Items listed in a dataset
——

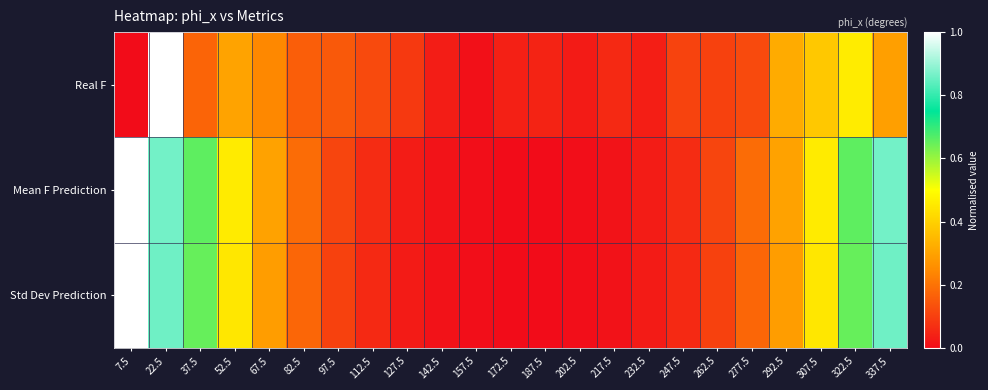

Reading right to left, transcribe all the data shown in this chart.

Real F: 337.5=0.3	322.5=0.5	307.5=0.4	292.5=0.3	277.5=0.1	262.5=0.1	247.5=0.1	232.5=0.0	217.5=0.1	202.5=0.0	187.5=0.0	172.5=0.0	157.5=0.0	142.5=0.0	127.5=0.1	112.5=0.1	97.5=0.2	82.5=0.2	67.5=0.2	52.5=0.3	37.5=0.2	22.5=1.0	7.5=0.0
Mean F Prediction: 337.5=0.9	322.5=0.7	307.5=0.5	292.5=0.3	277.5=0.2	262.5=0.1	247.5=0.1	232.5=0.0	217.5=0.0	202.5=0.0	187.5=0.0	172.5=0.0	157.5=0.0	142.5=0.0	127.5=0.0	112.5=0.1	97.5=0.1	82.5=0.2	67.5=0.3	52.5=0.5	37.5=0.7	22.5=0.9	7.5=1.0
Std Dev Prediction: 337.5=0.9	322.5=0.6	307.5=0.4	292.5=0.3	277.5=0.2	262.5=0.1	247.5=0.1	232.5=0.0	217.5=0.0	202.5=0.0	187.5=0.0	172.5=0.0	157.5=0.0	142.5=0.0	127.5=0.0	112.5=0.1	97.5=0.1	82.5=0.2	67.5=0.3	52.5=0.4	37.5=0.6	22.5=0.9	7.5=1.0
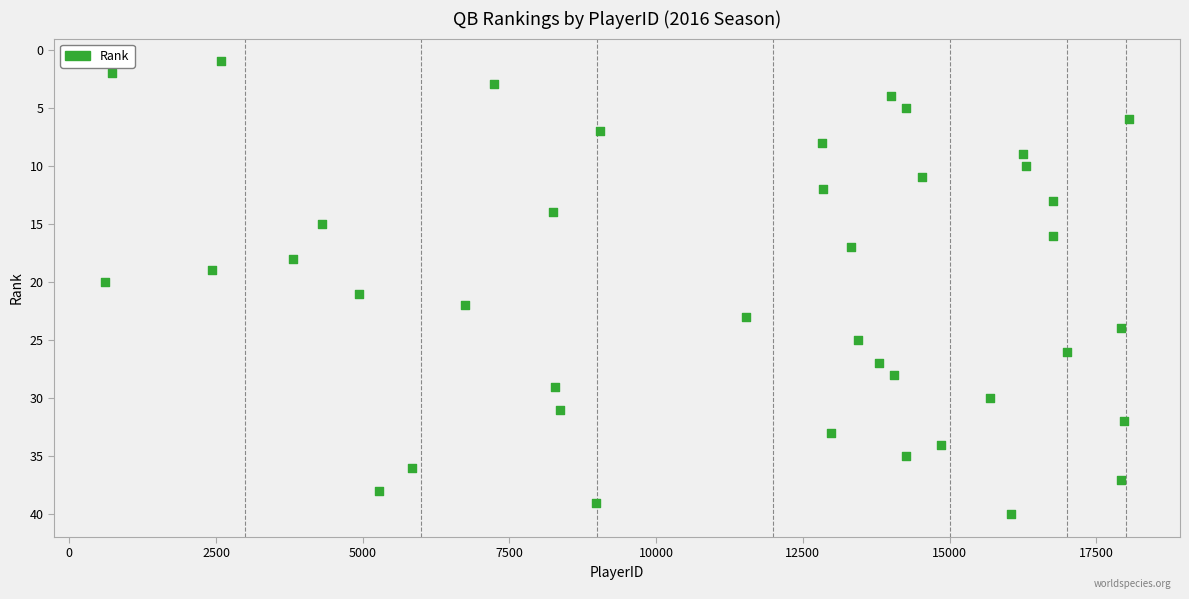

What is the range of X values (max minus min)?

17444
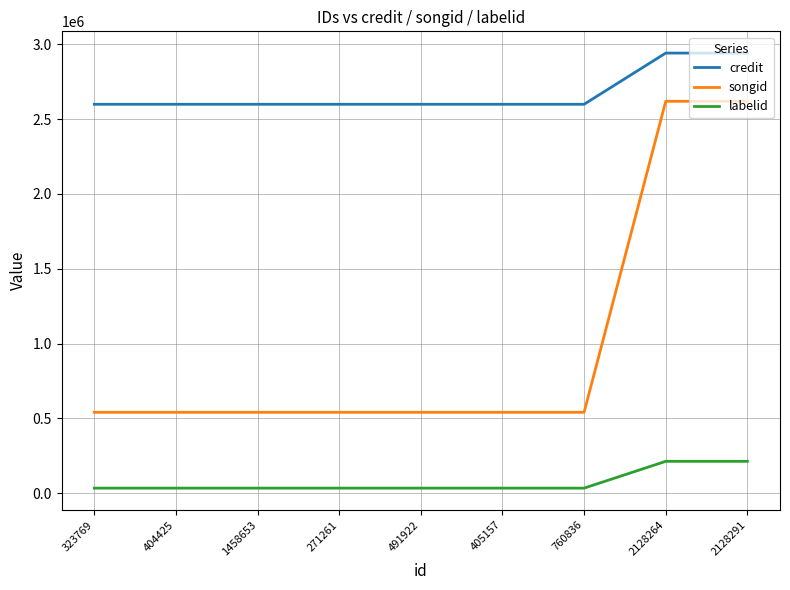

List the series in order of their peak value, highest first.

credit, songid, labelid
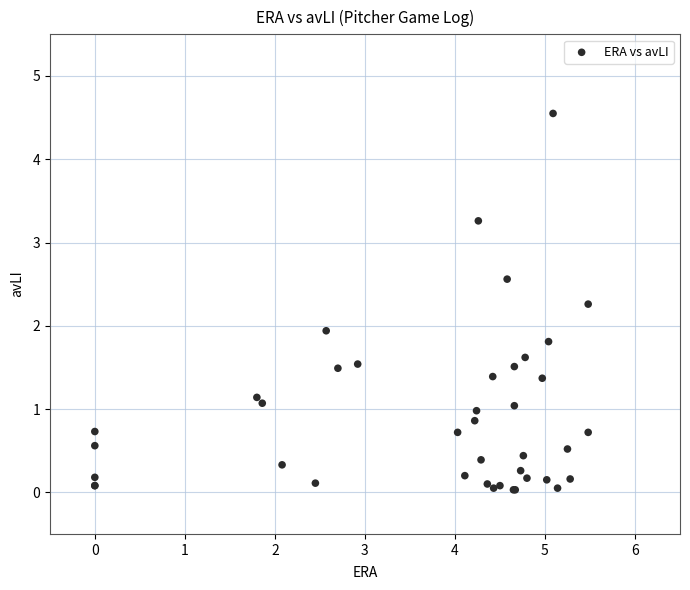

What Y value in the scatter plot is closest to 2?

1.9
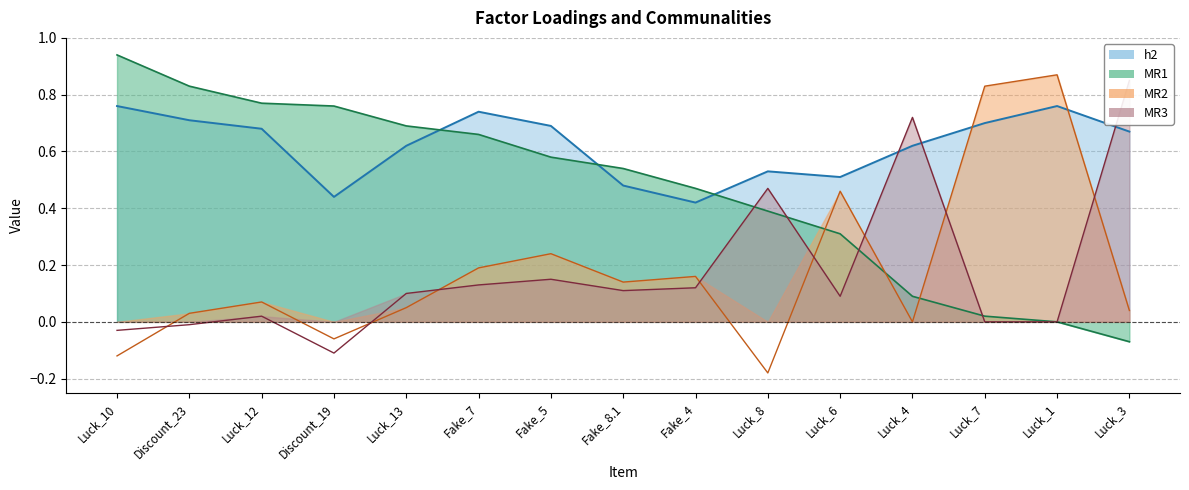

At which category does the chart reach its peak across all series?

Luck_10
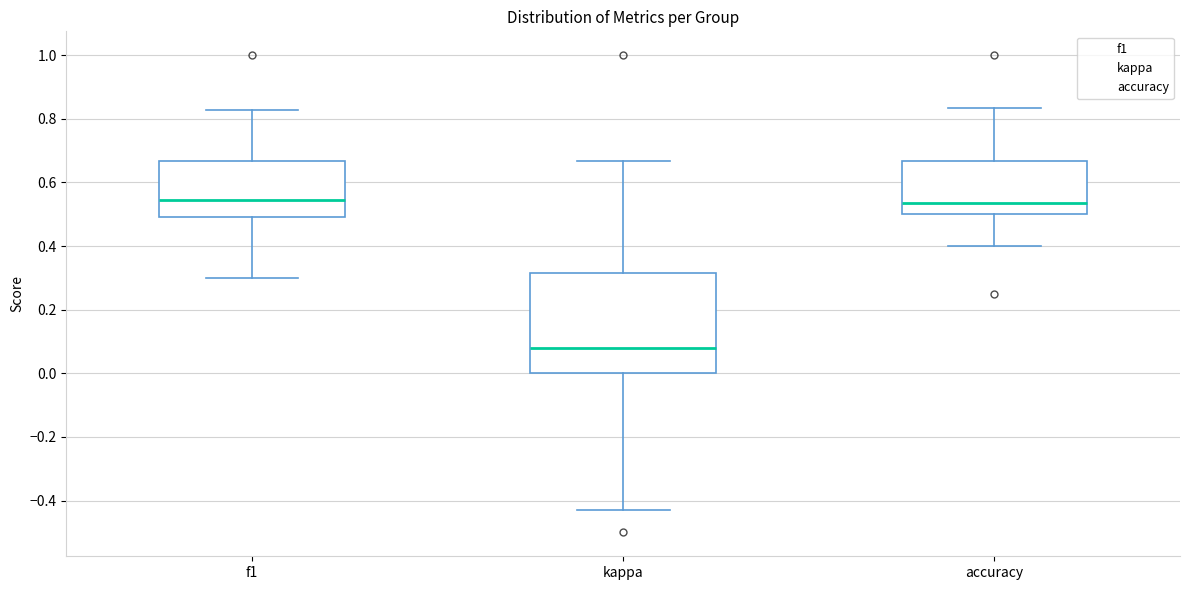

Where is the upper edge of the box for accuracy on the y-axis? The values are not printed on the chart, so give them approximately, as read against the axis.

0.66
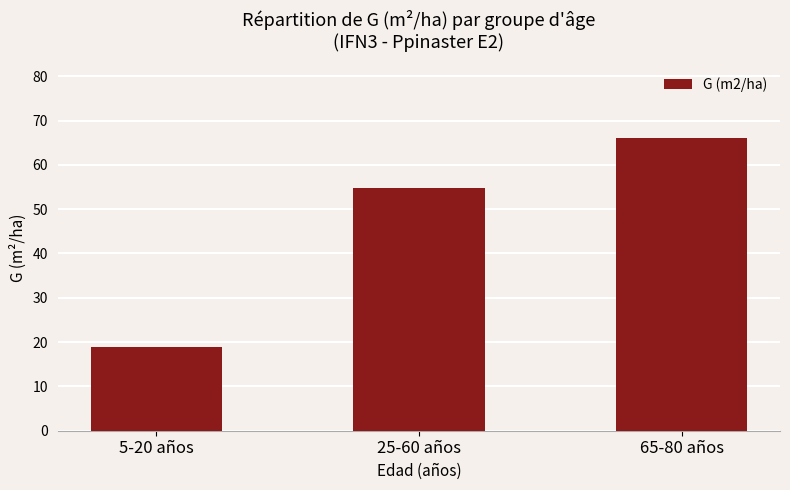

Which label corresponds to the smallest value in the chart?

5-20 años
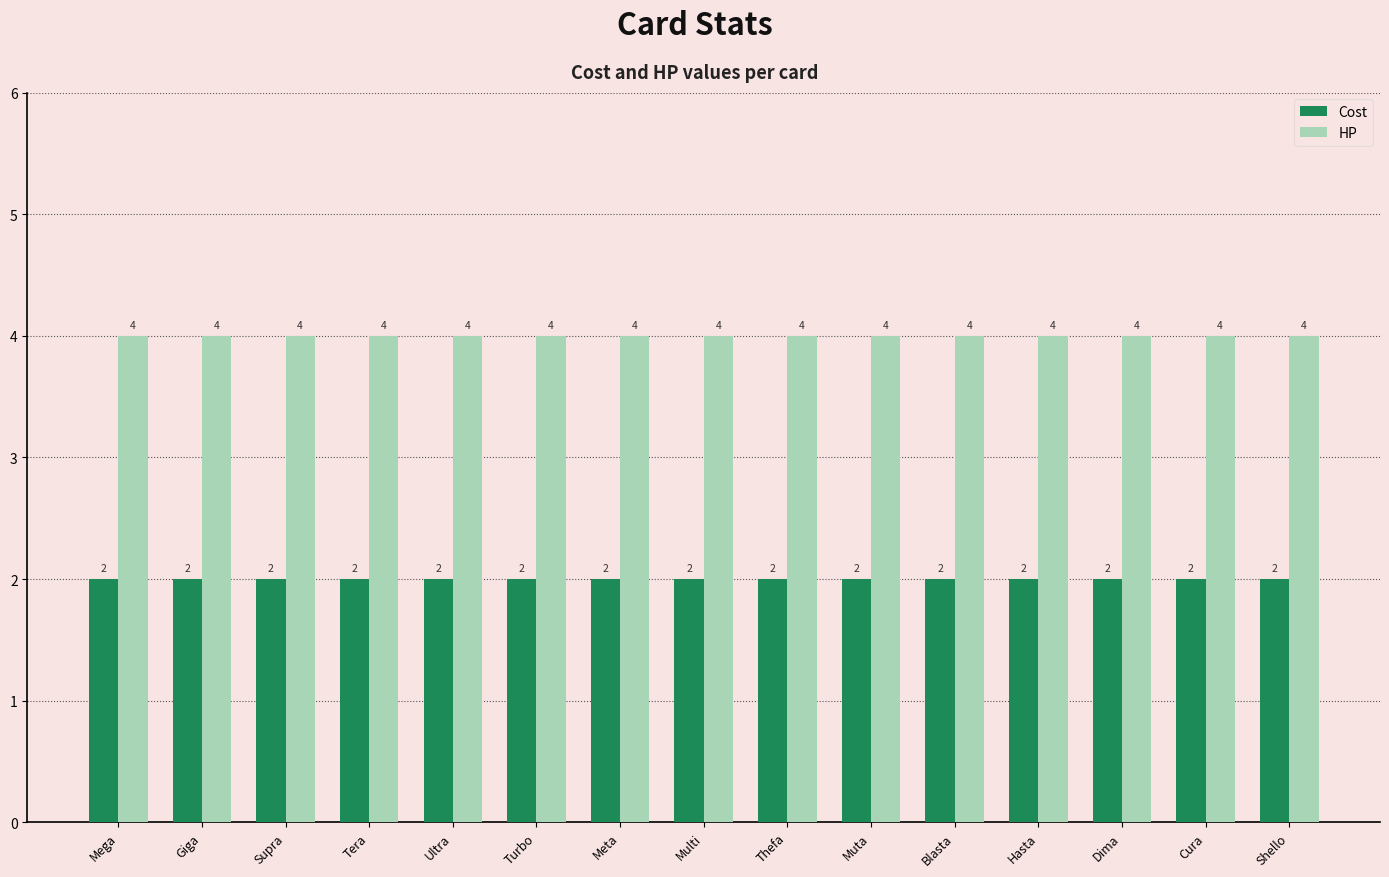

Reading left to right, transcribe all the data shown in this chart.

Cost: 2	2	2	2	2	2	2	2	2	2	2	2	2	2	2
HP: 4	4	4	4	4	4	4	4	4	4	4	4	4	4	4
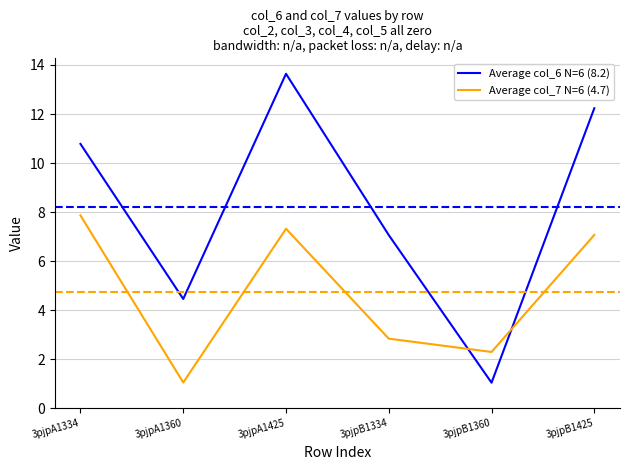

List the series in order of their peak value, lowest first.

Average col_7 N=6 (4.7), Average col_6 N=6 (8.2)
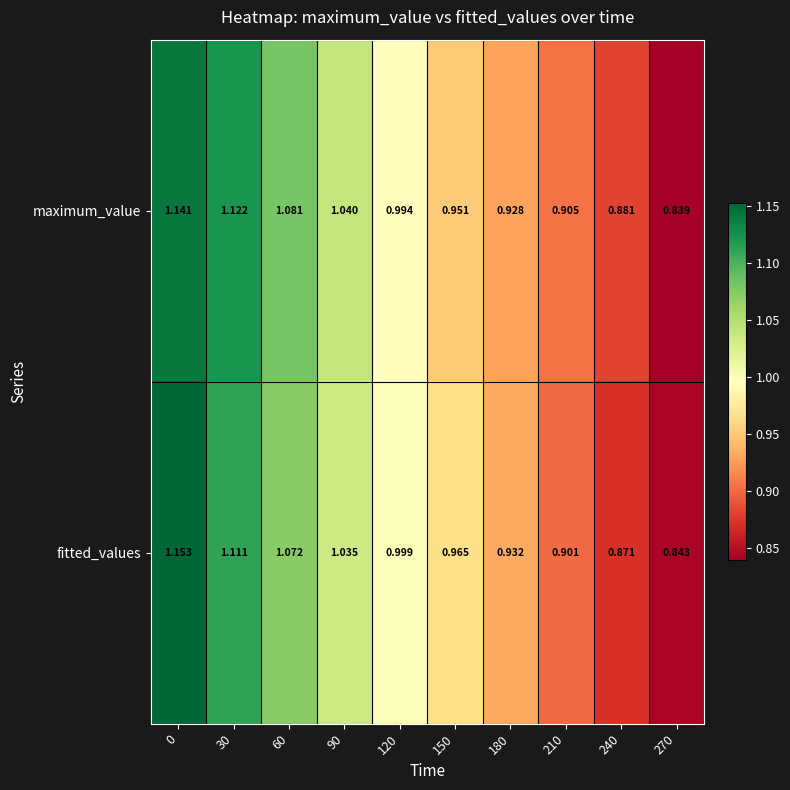

Is the value of fitted_values at 180 greater than the value of maximum_value at 270?

Yes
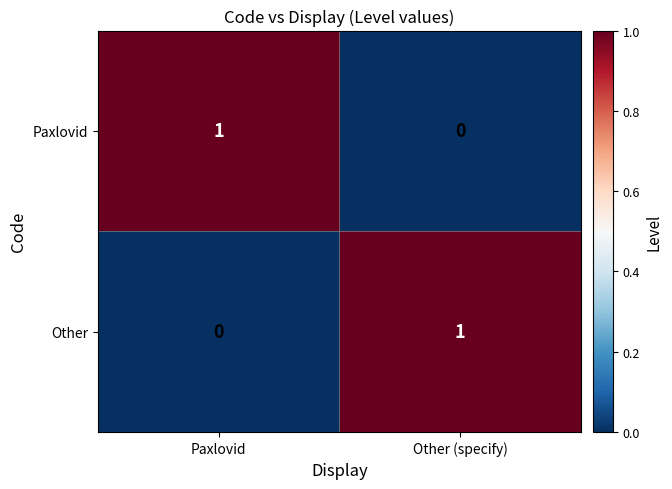

Reading left to right, list all the values displayed in this chart.

Paxlovid: Paxlovid=1	Other (specify)=0
Other: Paxlovid=0	Other (specify)=1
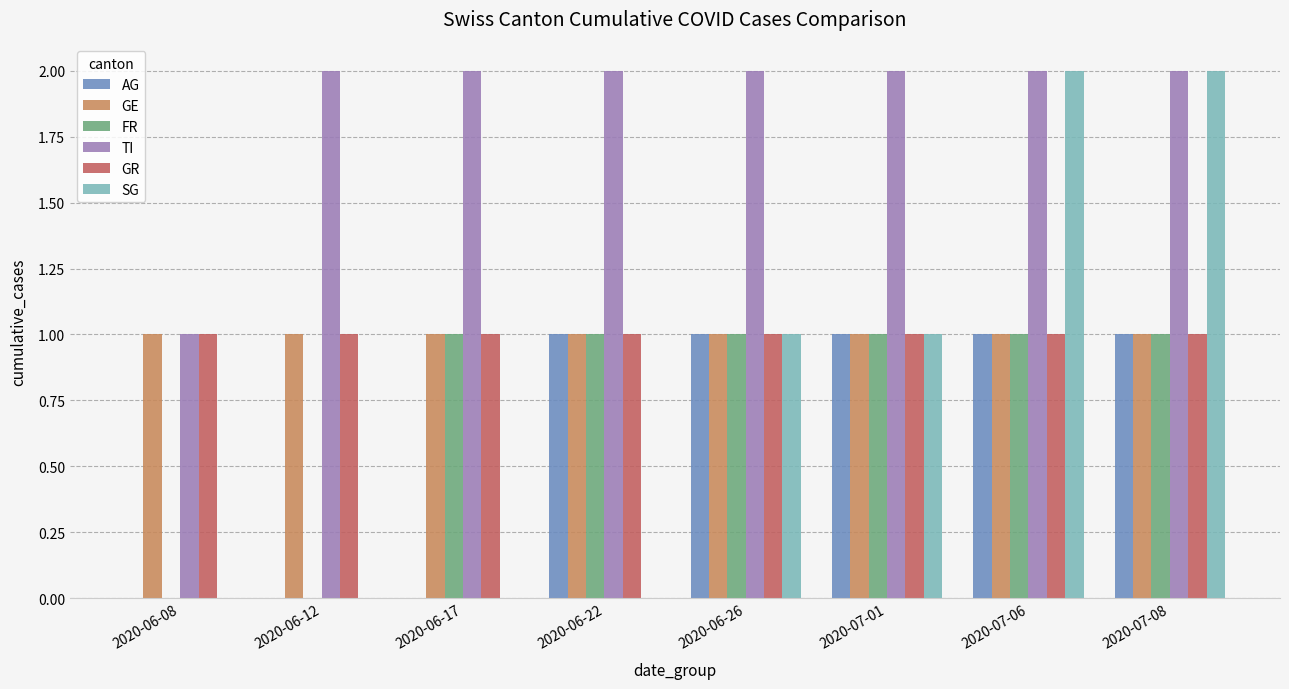

True or false: AG has a value of 1 at 2020-07-01.

True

——

== What to work on ==
Rewrite the lines of all the items above as a numbered list, dropping the blank lines. Leave the pictures out of your answer.

== Response area ==
1. Reading right to left, transcribe all the data shown in this chart.
2. Real F: 337.5=0.3	322.5=0.5	307.5=0.4	292.5=0.3	277.5=0.1	262.5=0.1	247.5=0.1	232.5=0.0	217.5=0.1	202.5=0.0	187.5=0.0	172.5=0.0	157.5=0.0	142.5=0.0	127.5=0.1	112.5=0.1	97.5=0.2	82.5=0.2	67.5=0.2	52.5=0.3	37.5=0.2	22.5=1.0	7.5=0.0
3. Mean F Prediction: 337.5=0.9	322.5=0.7	307.5=0.5	292.5=0.3	277.5=0.2	262.5=0.1	247.5=0.1	232.5=0.0	217.5=0.0	202.5=0.0	187.5=0.0	172.5=0.0	157.5=0.0	142.5=0.0	127.5=0.0	112.5=0.1	97.5=0.1	82.5=0.2	67.5=0.3	52.5=0.5	37.5=0.7	22.5=0.9	7.5=1.0
4. Std Dev Prediction: 337.5=0.9	322.5=0.6	307.5=0.4	292.5=0.3	277.5=0.2	262.5=0.1	247.5=0.1	232.5=0.0	217.5=0.0	202.5=0.0	187.5=0.0	172.5=0.0	157.5=0.0	142.5=0.0	127.5=0.0	112.5=0.1	97.5=0.1	82.5=0.2	67.5=0.3	52.5=0.4	37.5=0.6	22.5=0.9	7.5=1.0
5. What is the range of X values (max minus min)?
6. 17444
7. List the series in order of their peak value, highest first.
8. credit, songid, labelid
9. What Y value in the scatter plot is closest to 2?
10. 1.9
11. At which category does the chart reach its peak across all series?
12. Luck_10
13. Where is the upper edge of the box for accuracy on the y-axis? The values are not printed on the chart, so give them approximately, as read against the axis.
14. 0.66
15. Which label corresponds to the smallest value in the chart?
16. 5-20 años
17. Reading left to right, transcribe all the data shown in this chart.
18. Cost: 2	2	2	2	2	2	2	2	2	2	2	2	2	2	2
19. HP: 4	4	4	4	4	4	4	4	4	4	4	4	4	4	4
20. List the series in order of their peak value, lowest first.
21. Average col_7 N=6 (4.7), Average col_6 N=6 (8.2)
22. Is the value of fitted_values at 180 greater than the value of maximum_value at 270?
23. Yes
24. Reading left to right, list all the values displayed in this chart.
25. Paxlovid: Paxlovid=1	Other (specify)=0
26. Other: Paxlovid=0	Other (specify)=1
27. True or false: AG has a value of 1 at 2020-07-01.
28. True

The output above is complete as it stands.